Show me each line of the listing below where the word "صنایع" appears.
(SUPPLIED RECORDS)
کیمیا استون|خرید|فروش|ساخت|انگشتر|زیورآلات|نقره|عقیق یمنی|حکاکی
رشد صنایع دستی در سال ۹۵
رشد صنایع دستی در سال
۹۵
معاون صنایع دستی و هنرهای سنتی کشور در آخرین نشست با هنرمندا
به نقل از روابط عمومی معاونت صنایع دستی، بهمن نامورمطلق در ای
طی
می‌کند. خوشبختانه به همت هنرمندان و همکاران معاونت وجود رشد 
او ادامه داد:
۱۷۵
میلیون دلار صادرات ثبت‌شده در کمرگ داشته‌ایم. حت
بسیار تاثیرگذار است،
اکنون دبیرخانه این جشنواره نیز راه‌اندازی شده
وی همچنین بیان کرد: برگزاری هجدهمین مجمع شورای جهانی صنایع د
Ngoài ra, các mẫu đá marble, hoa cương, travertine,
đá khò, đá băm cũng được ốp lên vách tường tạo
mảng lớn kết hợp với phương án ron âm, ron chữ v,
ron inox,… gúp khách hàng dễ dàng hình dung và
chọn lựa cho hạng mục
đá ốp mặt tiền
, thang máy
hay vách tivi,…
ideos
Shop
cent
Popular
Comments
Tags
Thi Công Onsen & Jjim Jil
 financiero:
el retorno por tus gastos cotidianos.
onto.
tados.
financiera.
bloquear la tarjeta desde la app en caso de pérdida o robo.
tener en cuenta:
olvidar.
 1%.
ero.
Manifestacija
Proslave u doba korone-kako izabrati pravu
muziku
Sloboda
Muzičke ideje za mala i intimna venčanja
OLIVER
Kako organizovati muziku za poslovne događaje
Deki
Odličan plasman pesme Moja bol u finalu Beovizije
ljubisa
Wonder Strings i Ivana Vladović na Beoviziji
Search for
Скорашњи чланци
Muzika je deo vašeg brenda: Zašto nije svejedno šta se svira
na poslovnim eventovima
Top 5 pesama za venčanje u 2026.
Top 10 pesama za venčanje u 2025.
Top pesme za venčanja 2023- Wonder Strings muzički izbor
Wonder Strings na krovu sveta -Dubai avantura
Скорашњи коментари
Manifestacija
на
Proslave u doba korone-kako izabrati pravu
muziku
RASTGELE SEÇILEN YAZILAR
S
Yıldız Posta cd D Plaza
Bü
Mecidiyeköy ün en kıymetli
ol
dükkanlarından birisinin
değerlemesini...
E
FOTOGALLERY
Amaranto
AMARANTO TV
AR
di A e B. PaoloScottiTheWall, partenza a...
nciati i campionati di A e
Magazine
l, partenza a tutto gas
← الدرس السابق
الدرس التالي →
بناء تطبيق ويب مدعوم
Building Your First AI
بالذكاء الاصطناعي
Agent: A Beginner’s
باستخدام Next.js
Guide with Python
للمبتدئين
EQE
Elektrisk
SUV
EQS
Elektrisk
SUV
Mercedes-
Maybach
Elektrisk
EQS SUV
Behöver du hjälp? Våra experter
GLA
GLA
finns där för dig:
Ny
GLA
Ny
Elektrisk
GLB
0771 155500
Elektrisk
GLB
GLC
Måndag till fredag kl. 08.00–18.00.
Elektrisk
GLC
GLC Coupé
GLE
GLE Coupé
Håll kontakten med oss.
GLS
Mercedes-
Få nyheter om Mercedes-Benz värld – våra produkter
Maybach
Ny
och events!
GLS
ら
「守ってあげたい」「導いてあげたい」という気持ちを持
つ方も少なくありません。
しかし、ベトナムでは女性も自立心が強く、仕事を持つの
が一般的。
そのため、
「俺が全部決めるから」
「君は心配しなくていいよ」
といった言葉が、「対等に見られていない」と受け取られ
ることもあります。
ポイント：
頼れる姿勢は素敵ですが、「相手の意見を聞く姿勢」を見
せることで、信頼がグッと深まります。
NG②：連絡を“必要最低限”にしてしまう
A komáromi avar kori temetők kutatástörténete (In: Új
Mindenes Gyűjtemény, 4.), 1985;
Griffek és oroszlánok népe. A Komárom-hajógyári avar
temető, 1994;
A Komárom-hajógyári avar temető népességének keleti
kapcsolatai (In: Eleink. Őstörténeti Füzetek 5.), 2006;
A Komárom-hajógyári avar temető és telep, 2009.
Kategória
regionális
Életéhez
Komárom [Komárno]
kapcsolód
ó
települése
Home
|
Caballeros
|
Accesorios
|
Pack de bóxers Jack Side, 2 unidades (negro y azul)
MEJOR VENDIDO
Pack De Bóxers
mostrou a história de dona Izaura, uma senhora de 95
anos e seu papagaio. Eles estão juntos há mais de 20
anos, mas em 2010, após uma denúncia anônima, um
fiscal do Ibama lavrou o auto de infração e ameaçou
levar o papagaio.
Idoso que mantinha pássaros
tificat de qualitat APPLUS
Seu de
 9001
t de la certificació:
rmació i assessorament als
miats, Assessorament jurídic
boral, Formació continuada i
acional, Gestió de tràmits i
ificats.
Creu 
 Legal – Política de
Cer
(End SUPPLIED RECORDS)
▶ REPLY:
رشد صنایع دستی در سال ۹۵
رشد صنایع دستی در سال
معاون صنایع دستی و هنرهای سنتی کشور در آخرین نشست با هنرمندا
به نقل از روابط عمومی معاونت صنایع دستی، بهمن نامورمطلق در ای
وی همچنین بیان کرد: برگزاری هجدهمین مجمع شورای جهانی صنایع د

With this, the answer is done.